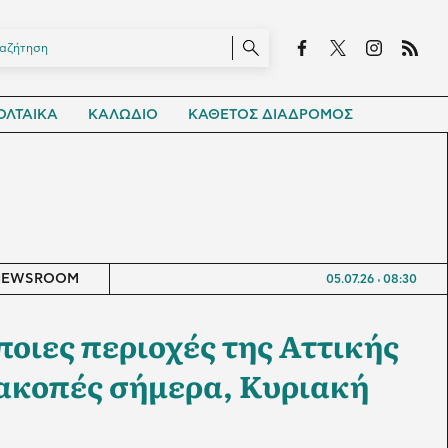
ΛΤΑΙΚΑ
ΚΑΛΩΔΙΟ
ΚΑΘΕΤΟΣ ΔΙΑΔΡΟΜΟΣ
NEWSROOM
05.07.26
08:30
οιες περιοχές της Αττικής
ιακοπές σήμερα, Κυριακή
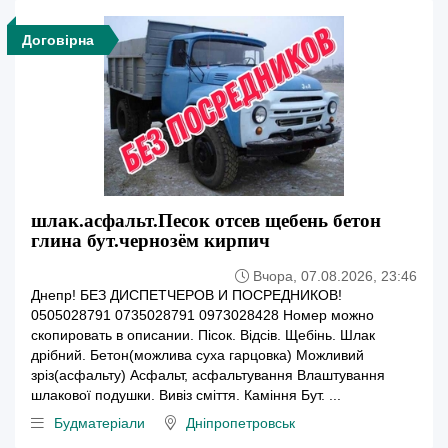
Договірна
шлак.асфальт.Песок отсев щебень бетон
глина бут.чернозём кирпич
Вчора, 07.08.2026, 23:46
Днепр! БЕЗ ДИСПЕТЧЕРОВ И ПОСРЕДНИКОВ!
0505028791 0735028791 0973028428 Номер можно
скопировать в описании. Пісок. Відсів. Щебінь. Шлак
дрібний. Бетон(можлива суха гарцовка) Можливий
зріз(асфальту) Асфальт, асфальтування Влаштування
шлакової подушки. Вивіз сміття. Каміння Бут. ...
Будматеріали
Дніпропетровськ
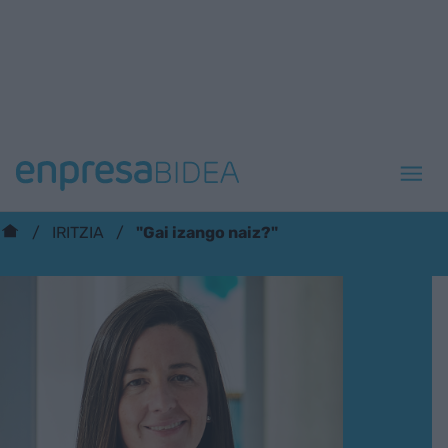
"Gai izango naiz?"
IRITZIA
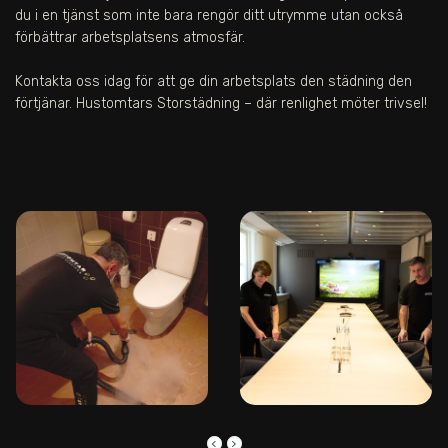
du i en tjänst som inte bara rengör ditt utrymme utan också
förbättrar arbetsplatsens atmosfär.
Kontakta oss idag för att ge din arbetsplats den städning den
förtjänar. Hustomtars Storstädning – där renlighet möter trivsel!
keyboard_arrow_left
keyboard_arrow_right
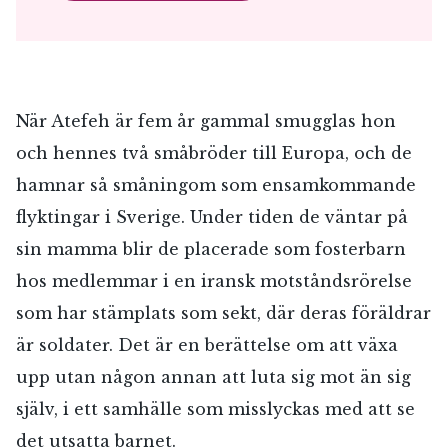
När Atefeh är fem år gammal smugglas hon
och hennes två småbröder till Europa, och de
hamnar så småningom som ensamkommande
flyktingar i Sverige. Under tiden de väntar på
sin mamma blir de placerade som fosterbarn
hos medlemmar i en iransk motståndsrörelse
som har stämplats som sekt, där deras föräldrar
är soldater. Det är en berättelse om att växa
upp utan någon annan att luta sig mot än sig
själv, i ett samhälle som misslyckas med att se
det utsatta barnet.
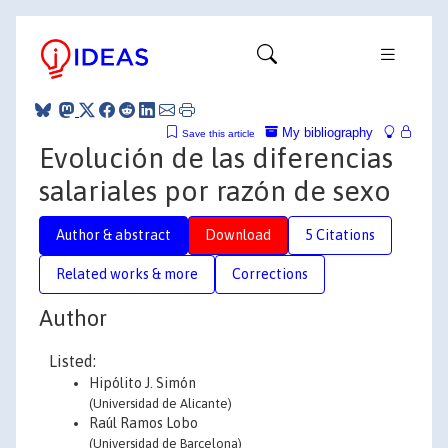
My bibliography
Save this article
Evolución de las diferencias
salariales por razón de sexo
Author & abstract
Download
5 Citations
Related works & more
Corrections
Author
Listed:
Hipólito J. Simón
(Universidad de Alicante)
Raúl Ramos Lobo
(Universidad de Barcelona)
◇ ◇ ◇ ◇ ◇
**Assignment**
Can you copy every line of text from the rows above word for word, in the same order, with the pictures left out?

**Answer section**
ΛΤΑΙΚΑ
ΚΑΛΩΔΙΟ
ΚΑΘΕΤΟΣ ΔΙΑΔΡΟΜΟΣ
NEWSROOM
05.07.26
08:30
οιες περιοχές της Αττικής
ιακοπές σήμερα, Κυριακή
Договірна
шлак.асфальт.Песок отсев щебень бетон
глина бут.чернозём кирпич
Вчора, 07.08.2026, 23:46
Днепр! БЕЗ ДИСПЕТЧЕРОВ И ПОСРЕДНИКОВ!
0505028791 0735028791 0973028428 Номер можно
скопировать в описании. Пісок. Відсів. Щебінь. Шлак
дрібний. Бетон(можлива суха гарцовка) Можливий
зріз(асфальту) Асфальт, асфальтування Влаштування
шлакової подушки. Вивіз сміття. Каміння Бут. ...
Будматеріали
Дніпропетровськ
"Gai izango naiz?"
IRITZIA
du i en tjänst som inte bara rengör ditt utrymme utan också
förbättrar arbetsplatsens atmosfär.
Kontakta oss idag för att ge din arbetsplats den städning den
förtjänar. Hustomtars Storstädning – där renlighet möter trivsel!
keyboard_arrow_left
keyboard_arrow_right
När Atefeh är fem år gammal smugglas hon
och hennes två småbröder till Europa, och de
hamnar så småningom som ensamkommande
flyktingar i Sverige. Under tiden de väntar på
sin mamma blir de placerade som fosterbarn
hos medlemmar i en iransk motståndsrörelse
som har stämplats som sekt, där deras föräldrar
är soldater. Det är en berättelse om att växa
upp utan någon annan att luta sig mot än sig
själv, i ett samhälle som misslyckas med att se
det utsatta barnet.
My bibliography
Save this article
Evolución de las diferencias
salariales por razón de sexo
Author & abstract
Download
5 Citations
Related works & more
Corrections
Author
Listed:
Hipólito J. Simón
(Universidad de Alicante)
Raúl Ramos Lobo
(Universidad de Barcelona)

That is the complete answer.